QUESTIONS ON THE MATERIAL
**a.** Decide whether each statement agrees with the Torrance stormwater update. For each, answer yes or no and quote the words that decide it: (i) Northgate provides monitoring and reporting services to the City; (ii) monitoring shows the City above the interim waste load allocation for total phosphorous; (iii) flow is measured only with field portable equipment.
**b.** List every place where the Torrance stormwater update says samples are collected.

PAGE EXCERPT
Update on City of Torrance Stormwater Quality Projects
This presentation summarizes some of the lessons learned in performing stormwater monitoring and reporting for stormwater projects in the City of Torrance (“the City”). The goal of this presentation will be to provide data and experience regarding monitoring activities, sample collection methodologies, health and safety concerns, and the implementation of multi-benefit projects utilizing stormwater to assist in future stormwater design and field management strategies. The content of this proposed presentation follows the conference theme of “Stormwater Evolution: Source to Resource” as the project work discussed will highlight pollutant source recognition, groundwater recharge, and habitat management through the City’s multi-benefit stormwater basins project that retains, treats, and infiltrates runoff.
The City is a permittee under the Los Angeles County Municipal Separate Storm Sewer System (MS4) permit, and discharges stormwater accordingly. Northgate Environmental Management, Inc. (Northgate), provides monitoring and reporting services to the City to quantify changes in stormwater runoff volumes and pollutant loading for compliance with the Machado Lake Nutrient and Toxics Total Maximum Daily Loads (TMDL) regulations. The monitoring shows that the City has been significantly below both interim and final waste load allocations for total nitrate and total phosphorous in stormwater discharge. Nitrogen as nitrate, nitrite, ammonia, total Kjehdal nitrogen, total phosphorous, orthophosphate, total suspended solids, total organic carbon, pesticides, PCBs, and field water quality parameters were measured in stormwater or sediment extracted from the stormwater. Samples are collected in underground conveyances, surface culverts, and reservoirs. Flow measurement is accomplished using a combination of field portable equipment and dedicated electronic flow sensors installed within the conveyances. Challenges with sampling surface runoff, and issues created with laboratory data QA/QC in non-homogeneous sample streams will be discussed.

INFORMATION SHOWN
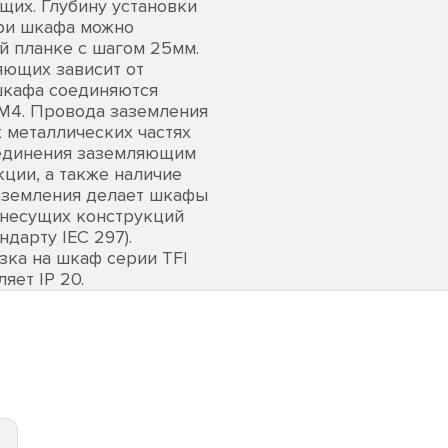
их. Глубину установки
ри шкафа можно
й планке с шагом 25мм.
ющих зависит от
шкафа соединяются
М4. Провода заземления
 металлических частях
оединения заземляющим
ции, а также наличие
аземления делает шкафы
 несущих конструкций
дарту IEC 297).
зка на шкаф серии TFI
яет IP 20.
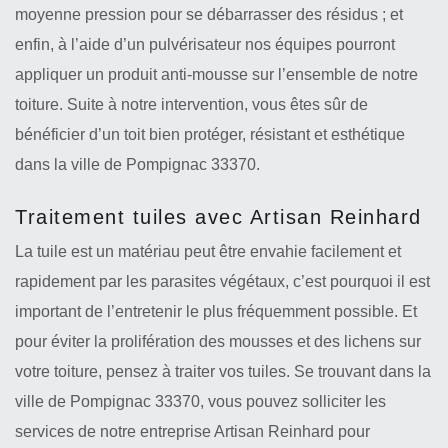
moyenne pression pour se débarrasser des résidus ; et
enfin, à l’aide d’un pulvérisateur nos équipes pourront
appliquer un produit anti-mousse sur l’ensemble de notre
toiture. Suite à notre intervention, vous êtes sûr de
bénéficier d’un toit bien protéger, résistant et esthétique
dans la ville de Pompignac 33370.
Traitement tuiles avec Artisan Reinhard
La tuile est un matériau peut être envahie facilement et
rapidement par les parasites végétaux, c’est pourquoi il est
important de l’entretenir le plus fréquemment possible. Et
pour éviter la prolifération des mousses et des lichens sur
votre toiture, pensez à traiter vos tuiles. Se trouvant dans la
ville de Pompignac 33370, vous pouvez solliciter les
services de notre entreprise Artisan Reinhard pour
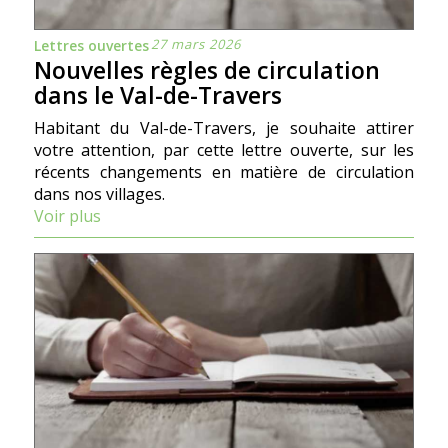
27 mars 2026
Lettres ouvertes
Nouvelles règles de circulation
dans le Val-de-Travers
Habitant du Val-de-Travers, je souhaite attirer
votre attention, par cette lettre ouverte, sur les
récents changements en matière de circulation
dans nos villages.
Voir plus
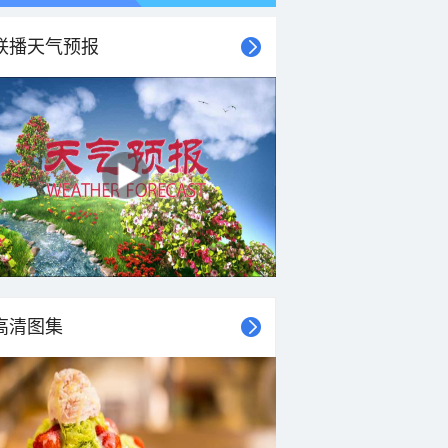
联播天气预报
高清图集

...

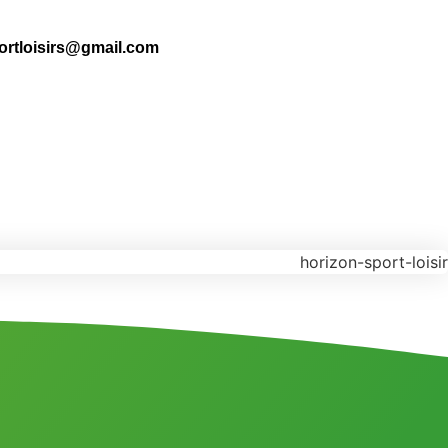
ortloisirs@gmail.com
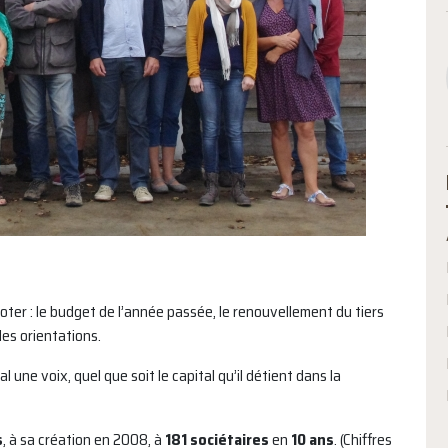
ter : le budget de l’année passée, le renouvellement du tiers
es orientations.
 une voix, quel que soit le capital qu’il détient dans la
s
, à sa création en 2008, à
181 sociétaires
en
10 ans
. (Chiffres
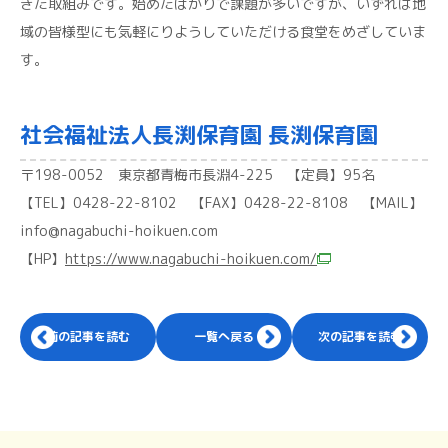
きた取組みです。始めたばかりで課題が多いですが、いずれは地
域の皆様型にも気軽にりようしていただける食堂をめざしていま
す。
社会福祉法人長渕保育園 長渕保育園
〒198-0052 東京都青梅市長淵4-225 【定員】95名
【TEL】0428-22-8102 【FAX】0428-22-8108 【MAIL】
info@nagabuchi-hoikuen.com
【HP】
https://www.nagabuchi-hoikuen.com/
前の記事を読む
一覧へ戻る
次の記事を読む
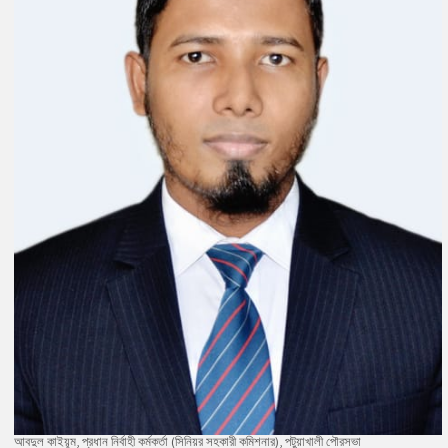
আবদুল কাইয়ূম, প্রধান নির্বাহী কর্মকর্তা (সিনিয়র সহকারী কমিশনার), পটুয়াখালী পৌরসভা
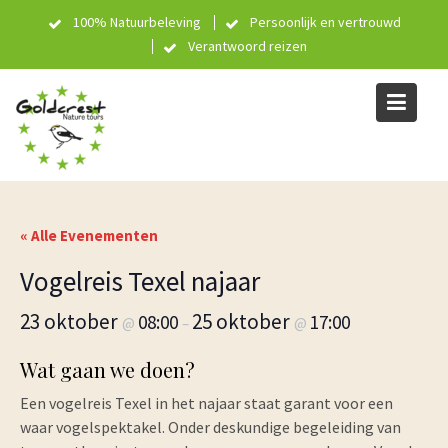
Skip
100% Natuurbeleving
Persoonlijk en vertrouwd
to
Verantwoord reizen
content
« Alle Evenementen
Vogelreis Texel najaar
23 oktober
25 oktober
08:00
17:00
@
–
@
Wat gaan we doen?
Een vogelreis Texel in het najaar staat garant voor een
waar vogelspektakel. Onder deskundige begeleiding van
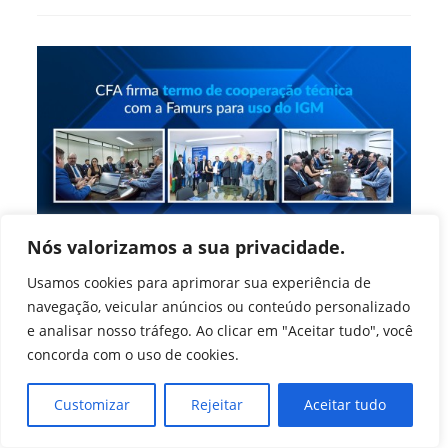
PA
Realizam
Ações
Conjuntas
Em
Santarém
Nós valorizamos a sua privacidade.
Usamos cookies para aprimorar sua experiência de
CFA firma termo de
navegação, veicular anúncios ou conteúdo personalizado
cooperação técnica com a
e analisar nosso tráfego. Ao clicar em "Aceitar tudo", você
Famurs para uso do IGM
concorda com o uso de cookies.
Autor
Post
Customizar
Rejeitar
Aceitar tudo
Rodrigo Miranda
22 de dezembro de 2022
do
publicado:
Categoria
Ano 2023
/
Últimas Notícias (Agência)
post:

...

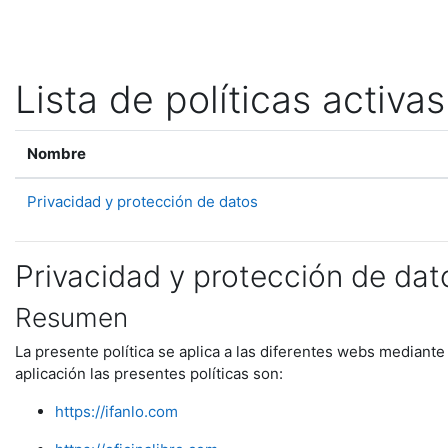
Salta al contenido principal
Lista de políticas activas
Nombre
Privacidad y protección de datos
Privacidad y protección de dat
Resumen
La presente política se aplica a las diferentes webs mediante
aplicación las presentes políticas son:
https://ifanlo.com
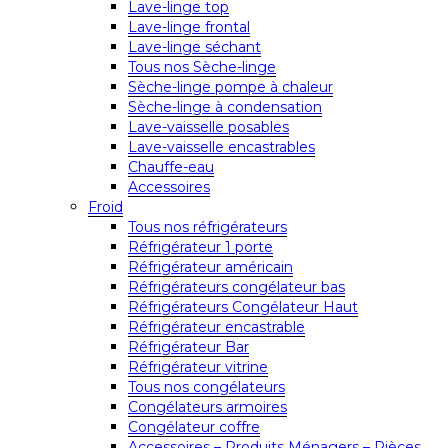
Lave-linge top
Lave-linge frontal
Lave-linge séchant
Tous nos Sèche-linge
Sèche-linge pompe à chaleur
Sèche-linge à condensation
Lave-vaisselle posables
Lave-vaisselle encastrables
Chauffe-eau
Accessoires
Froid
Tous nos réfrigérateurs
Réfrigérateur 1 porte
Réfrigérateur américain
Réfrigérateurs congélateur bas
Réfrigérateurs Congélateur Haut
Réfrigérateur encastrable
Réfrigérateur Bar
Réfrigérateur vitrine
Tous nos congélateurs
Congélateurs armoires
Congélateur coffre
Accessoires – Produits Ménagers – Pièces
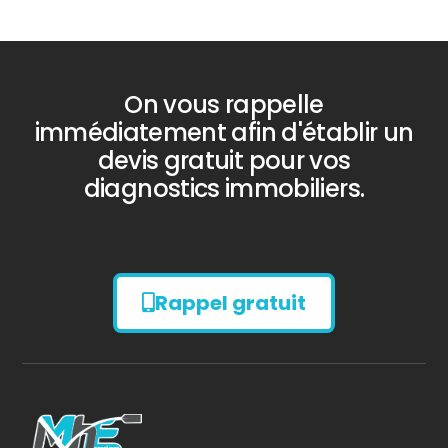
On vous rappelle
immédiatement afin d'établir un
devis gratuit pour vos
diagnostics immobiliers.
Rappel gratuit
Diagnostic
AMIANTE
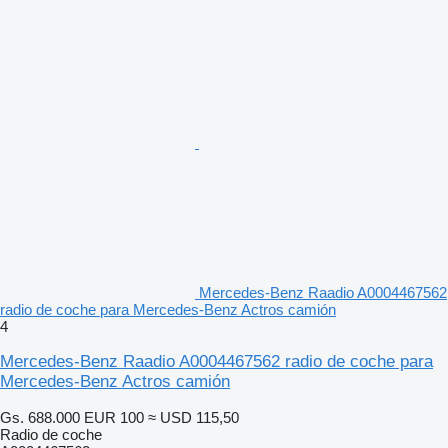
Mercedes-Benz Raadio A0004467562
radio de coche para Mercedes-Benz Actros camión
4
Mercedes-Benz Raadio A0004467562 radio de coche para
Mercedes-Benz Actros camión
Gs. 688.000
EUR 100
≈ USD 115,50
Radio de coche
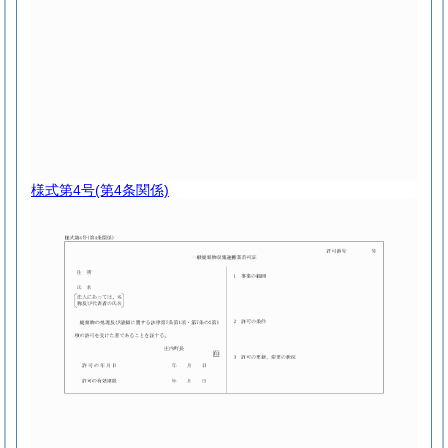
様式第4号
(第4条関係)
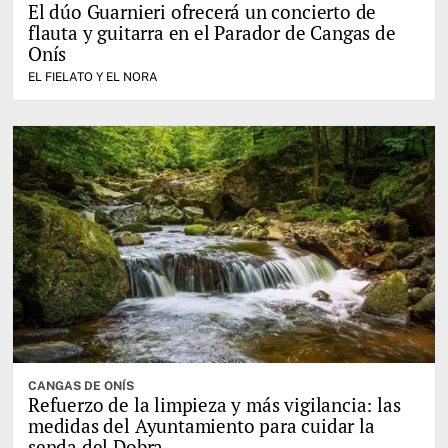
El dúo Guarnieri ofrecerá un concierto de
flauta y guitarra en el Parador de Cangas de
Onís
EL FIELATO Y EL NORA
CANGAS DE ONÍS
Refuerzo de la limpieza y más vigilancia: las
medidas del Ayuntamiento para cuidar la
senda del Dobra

SOLVED TASKS
**a.**
(i) Yes: "Northgate Environmental Management, Inc. (Northgate), provides monitoring and reporting services to the City"
(ii) No: "the City has been significantly below both interim and final waste load allocations for total nitrate and total phosphorous in stormwater discharge"
(iii) No: "Flow measurement is accomplished using a combination of field portable equipment and dedicated electronic flow sensors installed within the conveyances"

**b.** Underground conveyances, surface culverts, reservoirs